Segundo Dora, quando tinha 14 anos, ela foi beijada pelo Sr K.
fato que ficou só entre os dois e só foi revelado a Freud.
6. O pai de Dora pede que Freud lhe ajude a convencer a filha
de que não há nada entre ele e a Sra. K. Diz ele: “Seu último
ataque ocorreu depois de uma conversa em que ela tornou a
me fazer a mesma exigência (de romper com os K.). Por favor,
tente agora colocá-la no bom caminho.” Comente sobre isso.
O pai de Dora não entendia o porquê dela ter tanta aversão aos K.,
e achava que a mesma estava inventando o que relatou. Seu
pedido por “colocá-la no bom caminho” significaria extinguir as
“ilusões” que Dora estaria tendo.
7. Descreva a relação do pai de Dora com a Sra. K.
Segundo o pai de Dora, não haveria nada de ilícito por trás da
relação deles. Ele diz que “somos apenas dois pobres coitados que
consolamos um ao outro como podemos através de um interesse
amistoso”.
8. Explique a relação que Freud faz entre os sintomas de Dora
e a sua teoria do trauma.
Para Freud, a experiência dela com o Sr K. (as propostas
amorosas a ela e a consequente afronta a sua honra) seria o que
forneceria, no caso de Dora, o trauma psíquico.

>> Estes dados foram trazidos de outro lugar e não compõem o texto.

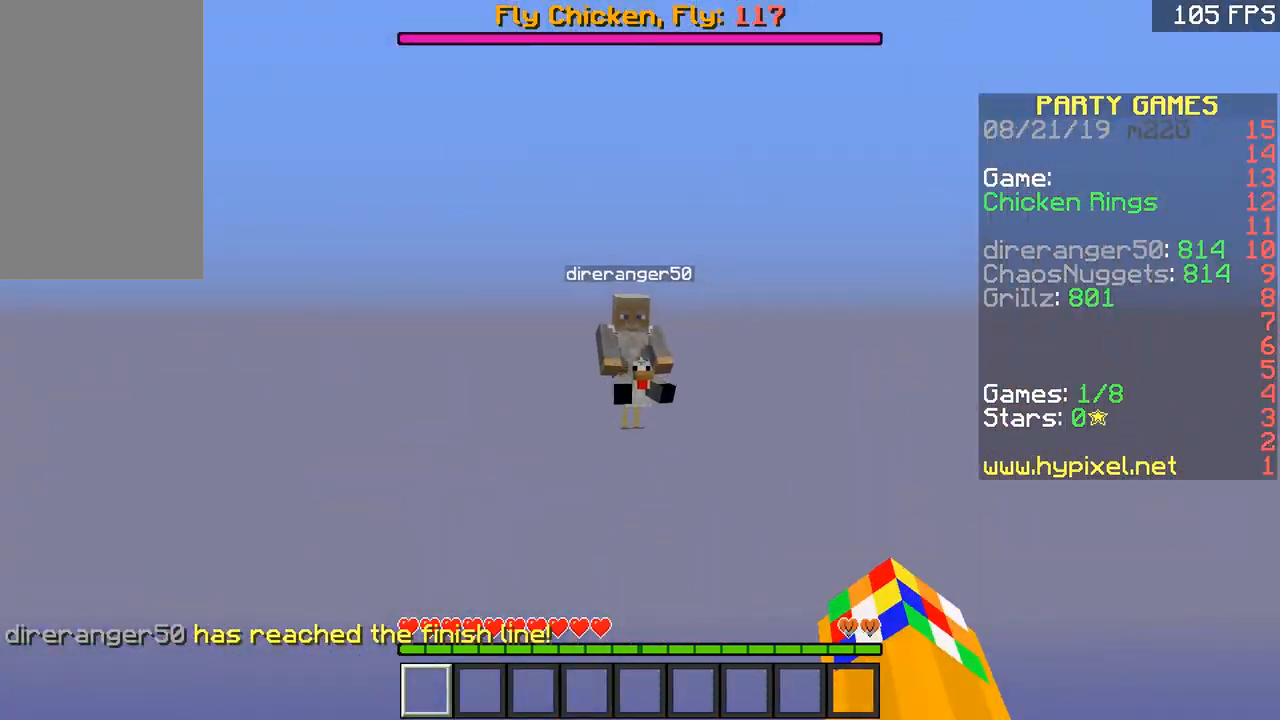
{"keys": [], "mouse": [], "events": [[50, "mouse_left", "down"], [84, "mouse_left", "up"], [200, "mouse_left", "down"], [251, "s", "up"], [284, "mouse_left", "up"], [384, "a", "down"], [384, "mouse_left", "down"], [451, "a", "up"], [467, "mouse_left", "up"]]}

O trauma psíquico, segundo Freud e Breuer, seria a condição
prévia indispensável para a gênese de um estado patológico
histérico.
9. Freud afirma “que tomaria por histérica, sem hesitação,
qualquer pessoa em quem uma oportunidade de excitação
sexual despertasse sentimentos exclusivamente
“desprazerosos”, como acontece com Dora após a cena do
beijo, na loja do Sr. K. Que explicação Freud dá para isso?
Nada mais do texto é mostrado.